Excerpted records:
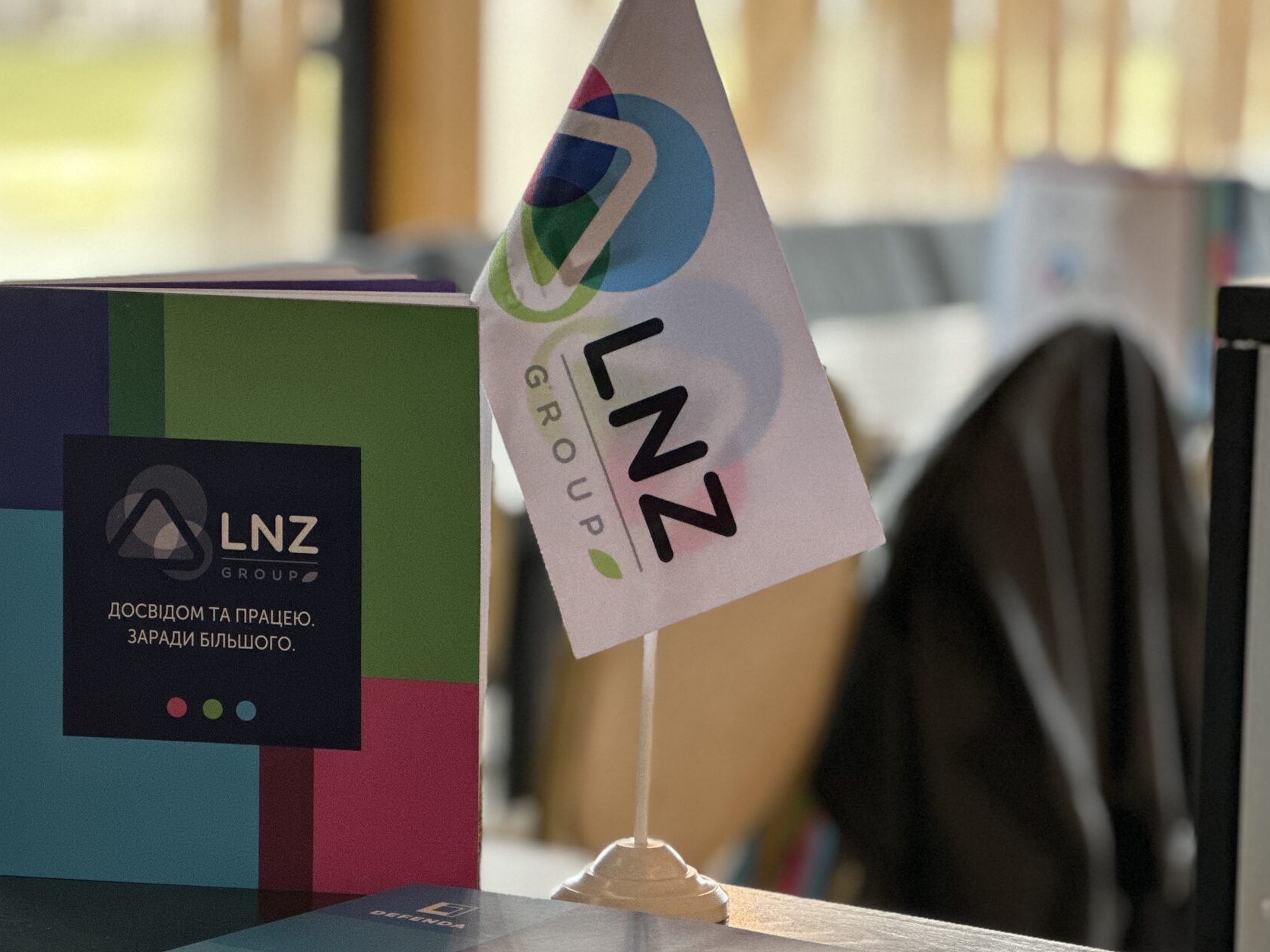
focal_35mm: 118
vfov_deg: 12.5
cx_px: 362
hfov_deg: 16.6
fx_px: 4329
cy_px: 648
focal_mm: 9
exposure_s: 1/121
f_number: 2.8
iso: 160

Description of the task:
Could the entries above be returned verbatim, with no pictures included?

Your response:
focal_35mm: 118
vfov_deg: 12.5
cx_px: 362
hfov_deg: 16.6
fx_px: 4329
cy_px: 648
focal_mm: 9
exposure_s: 1/121
f_number: 2.8
iso: 160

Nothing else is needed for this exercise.